**Passage to read**
-=-=-
Given the burden of disease figures, cost, and expected increase as baby boomers grow older, efforts to raise awareness and to advocate for bone and joint health must be sustained. As the USBJD has shown, there are issues of concern common to professional health care organizations, as well as patient advocate organizations, that are well suited to a united effort.

At the three-quarter mark, we realize that what the USBJD set out to do cannot be accomplished in 10 years, and an ongoing sustained effort is required, focusing on issues of common concern and greatest potential impact. There is a lot to learn from the efforts of the past 7 years about how to do this, and we should use this opportunity to build upon that knowledge to create an increasingly focused and valued campaign.

We showcased the efforts of the USBJD initiative and ACR at the USBJD Global Network Conference, held in October in Washington, DC. This conference deliberately coincided with the ACR Annual Scientific Meeting so that international delegates could go straight from one meeting to another. We were proud to have been asked to host this meeting, and we made the event a coming together of key national and international leaders in the field. Opportunities existed to meet with high-level policy makers, as well as scientific and clinical thought leaders.

The goals of the conference were first to raise awareness and advocate for musculoskeletal health using an assembly of worldwide representatives with strong US representation, and second to develop a roadmap for the future to build on the momentum created by the USBJD thus far. Along with the ACR, the leadership of many USBJD participating organizations attended, as well as representatives of a record 50 countries, leaders of international musculoskeletal societies, congressional leaders, and Washington-based ambassadors. Fifteen senators, and more than 70 congressional leaders, Dr. Peter Howe, President and CEO, Project Hope, and Susan Dentzer, Editor-in-Chief, Health Affairs, were members of the host committee.
-=-=-
**Exercise instructions**
- a) Please repeat the passage on the USBJD word for word, starting at "Given the burden" and ending at "a united effort.".
- b) Summarize the passage on the USBJD in two sentences.
-=-=-
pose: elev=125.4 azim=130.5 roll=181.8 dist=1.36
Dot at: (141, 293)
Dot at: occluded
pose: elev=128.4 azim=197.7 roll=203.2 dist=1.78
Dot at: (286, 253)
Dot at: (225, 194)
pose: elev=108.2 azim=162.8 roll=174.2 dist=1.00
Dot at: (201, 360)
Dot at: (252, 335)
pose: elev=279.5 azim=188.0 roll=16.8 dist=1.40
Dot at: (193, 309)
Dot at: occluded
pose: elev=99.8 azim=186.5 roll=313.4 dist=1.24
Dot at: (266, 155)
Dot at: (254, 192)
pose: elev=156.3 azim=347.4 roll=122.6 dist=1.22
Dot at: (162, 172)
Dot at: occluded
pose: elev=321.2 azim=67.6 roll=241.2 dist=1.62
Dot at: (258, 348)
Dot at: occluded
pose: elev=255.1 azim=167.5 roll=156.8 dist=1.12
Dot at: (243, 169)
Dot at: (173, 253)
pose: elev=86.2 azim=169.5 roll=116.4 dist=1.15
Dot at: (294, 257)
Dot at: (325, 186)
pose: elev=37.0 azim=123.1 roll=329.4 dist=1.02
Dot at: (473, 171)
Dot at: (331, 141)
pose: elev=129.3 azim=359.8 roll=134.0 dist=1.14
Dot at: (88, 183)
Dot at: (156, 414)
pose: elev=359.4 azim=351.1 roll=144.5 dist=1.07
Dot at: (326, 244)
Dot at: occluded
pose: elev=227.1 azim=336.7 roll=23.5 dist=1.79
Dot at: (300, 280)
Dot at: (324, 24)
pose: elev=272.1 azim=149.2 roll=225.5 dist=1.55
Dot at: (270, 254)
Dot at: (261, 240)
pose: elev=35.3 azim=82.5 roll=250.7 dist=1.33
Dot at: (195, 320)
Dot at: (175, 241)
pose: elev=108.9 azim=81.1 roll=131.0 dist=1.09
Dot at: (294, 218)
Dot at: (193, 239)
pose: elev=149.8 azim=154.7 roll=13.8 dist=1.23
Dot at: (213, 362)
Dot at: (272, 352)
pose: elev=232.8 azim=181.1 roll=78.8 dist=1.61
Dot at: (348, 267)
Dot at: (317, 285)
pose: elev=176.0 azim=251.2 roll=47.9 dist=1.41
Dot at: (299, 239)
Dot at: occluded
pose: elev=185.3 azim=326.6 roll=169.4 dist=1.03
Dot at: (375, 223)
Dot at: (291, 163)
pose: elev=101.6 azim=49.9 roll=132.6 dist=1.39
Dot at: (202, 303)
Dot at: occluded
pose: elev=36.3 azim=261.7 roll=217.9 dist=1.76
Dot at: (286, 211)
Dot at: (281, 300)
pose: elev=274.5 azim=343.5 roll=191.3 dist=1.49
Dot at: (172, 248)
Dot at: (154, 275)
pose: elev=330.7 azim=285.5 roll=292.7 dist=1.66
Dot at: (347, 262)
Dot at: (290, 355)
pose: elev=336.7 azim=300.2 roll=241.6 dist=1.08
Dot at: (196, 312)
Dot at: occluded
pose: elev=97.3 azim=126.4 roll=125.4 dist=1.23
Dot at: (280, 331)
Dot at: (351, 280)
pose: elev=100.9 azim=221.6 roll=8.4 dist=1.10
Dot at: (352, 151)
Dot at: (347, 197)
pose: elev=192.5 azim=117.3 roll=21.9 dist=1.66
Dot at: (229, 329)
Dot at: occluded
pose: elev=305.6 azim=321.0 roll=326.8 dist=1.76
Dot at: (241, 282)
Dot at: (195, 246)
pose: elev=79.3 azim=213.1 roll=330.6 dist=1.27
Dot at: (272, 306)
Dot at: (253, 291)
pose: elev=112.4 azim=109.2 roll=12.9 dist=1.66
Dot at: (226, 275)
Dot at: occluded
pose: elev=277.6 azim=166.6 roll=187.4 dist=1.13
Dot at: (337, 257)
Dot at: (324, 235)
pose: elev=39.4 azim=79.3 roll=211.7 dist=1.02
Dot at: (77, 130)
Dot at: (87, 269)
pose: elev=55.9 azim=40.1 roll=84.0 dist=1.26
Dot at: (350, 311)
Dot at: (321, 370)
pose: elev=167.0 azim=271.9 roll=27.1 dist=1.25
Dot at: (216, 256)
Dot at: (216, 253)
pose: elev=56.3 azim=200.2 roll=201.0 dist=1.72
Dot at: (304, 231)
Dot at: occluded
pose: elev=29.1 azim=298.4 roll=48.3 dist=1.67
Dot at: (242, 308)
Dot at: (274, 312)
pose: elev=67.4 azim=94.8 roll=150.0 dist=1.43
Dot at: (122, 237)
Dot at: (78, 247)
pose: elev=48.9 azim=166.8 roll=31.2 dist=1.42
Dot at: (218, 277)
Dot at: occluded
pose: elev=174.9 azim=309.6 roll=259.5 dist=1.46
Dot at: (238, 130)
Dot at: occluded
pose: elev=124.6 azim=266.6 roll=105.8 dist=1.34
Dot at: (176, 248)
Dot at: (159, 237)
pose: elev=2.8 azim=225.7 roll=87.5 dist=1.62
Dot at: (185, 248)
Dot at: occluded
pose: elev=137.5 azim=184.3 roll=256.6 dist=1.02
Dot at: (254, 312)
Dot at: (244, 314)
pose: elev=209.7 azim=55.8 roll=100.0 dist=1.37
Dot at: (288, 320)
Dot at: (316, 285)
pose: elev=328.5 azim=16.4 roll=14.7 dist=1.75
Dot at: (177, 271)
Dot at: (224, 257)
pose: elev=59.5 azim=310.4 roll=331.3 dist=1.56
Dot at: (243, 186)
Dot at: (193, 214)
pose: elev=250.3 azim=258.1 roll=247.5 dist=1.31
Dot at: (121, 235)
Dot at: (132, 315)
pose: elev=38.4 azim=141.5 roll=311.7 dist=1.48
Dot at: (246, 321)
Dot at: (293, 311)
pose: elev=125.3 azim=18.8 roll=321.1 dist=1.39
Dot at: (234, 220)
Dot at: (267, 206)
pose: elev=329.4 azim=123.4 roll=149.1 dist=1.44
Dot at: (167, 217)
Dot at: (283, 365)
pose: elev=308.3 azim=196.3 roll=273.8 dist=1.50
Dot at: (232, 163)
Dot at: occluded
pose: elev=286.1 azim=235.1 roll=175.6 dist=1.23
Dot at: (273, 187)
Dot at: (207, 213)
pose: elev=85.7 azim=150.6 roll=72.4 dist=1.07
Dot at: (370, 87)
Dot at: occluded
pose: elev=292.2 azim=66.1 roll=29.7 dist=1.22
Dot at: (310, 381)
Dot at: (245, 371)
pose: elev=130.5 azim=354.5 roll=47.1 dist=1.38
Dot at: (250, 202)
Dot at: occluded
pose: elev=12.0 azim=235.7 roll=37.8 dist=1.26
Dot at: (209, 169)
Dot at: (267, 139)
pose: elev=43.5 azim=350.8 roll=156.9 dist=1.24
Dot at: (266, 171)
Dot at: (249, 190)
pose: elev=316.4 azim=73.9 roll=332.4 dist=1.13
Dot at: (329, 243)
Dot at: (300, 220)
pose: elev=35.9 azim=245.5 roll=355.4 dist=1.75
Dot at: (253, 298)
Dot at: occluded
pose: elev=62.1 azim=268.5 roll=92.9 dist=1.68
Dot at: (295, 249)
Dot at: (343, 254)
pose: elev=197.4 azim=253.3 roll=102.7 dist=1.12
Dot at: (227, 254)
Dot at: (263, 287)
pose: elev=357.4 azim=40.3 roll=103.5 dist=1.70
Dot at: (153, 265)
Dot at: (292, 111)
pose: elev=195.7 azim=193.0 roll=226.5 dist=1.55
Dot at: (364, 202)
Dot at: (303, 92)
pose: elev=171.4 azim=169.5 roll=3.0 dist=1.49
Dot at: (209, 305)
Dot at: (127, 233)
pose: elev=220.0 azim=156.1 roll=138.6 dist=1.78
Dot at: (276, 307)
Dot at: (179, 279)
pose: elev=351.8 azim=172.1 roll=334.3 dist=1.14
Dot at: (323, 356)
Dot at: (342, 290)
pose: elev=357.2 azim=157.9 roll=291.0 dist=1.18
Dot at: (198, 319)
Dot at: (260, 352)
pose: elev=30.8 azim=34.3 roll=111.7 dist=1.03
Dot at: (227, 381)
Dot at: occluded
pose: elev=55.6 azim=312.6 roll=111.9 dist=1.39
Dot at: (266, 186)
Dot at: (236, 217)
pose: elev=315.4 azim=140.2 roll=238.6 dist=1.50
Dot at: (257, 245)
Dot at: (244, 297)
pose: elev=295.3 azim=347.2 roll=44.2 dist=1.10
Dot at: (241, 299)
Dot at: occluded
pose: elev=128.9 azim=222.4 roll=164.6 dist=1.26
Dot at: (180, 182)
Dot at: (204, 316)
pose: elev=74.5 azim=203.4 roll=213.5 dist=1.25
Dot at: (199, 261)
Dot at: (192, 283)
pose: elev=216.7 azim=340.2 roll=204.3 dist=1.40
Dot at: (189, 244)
-=-=-
**Task-by-task results**
- a)
Given the burden of disease figures, cost, and expected increase as baby boomers grow older, efforts to raise awareness and to advocate for bone and joint health must be sustained. As the USBJD has shown, there are issues of concern common to professional health care organizations, as well as patient advocate organizations, that are well suited to a united effort.

- b) Given the disease burden, the cost and the expected rise as baby boomers age, efforts for bone and joint health must be sustained, and because the USBJD's goals cannot be reached in 10 years, an ongoing effort focused on issues of common concern is required. The efforts of the USBJD and ACR were showcased at the USBJD Global Network Conference in Washington, DC, in October, which aimed to raise awareness of musculoskeletal health and develop a roadmap for the future, and which drew representatives of a record 50 countries along with congressional leaders and ambassadors.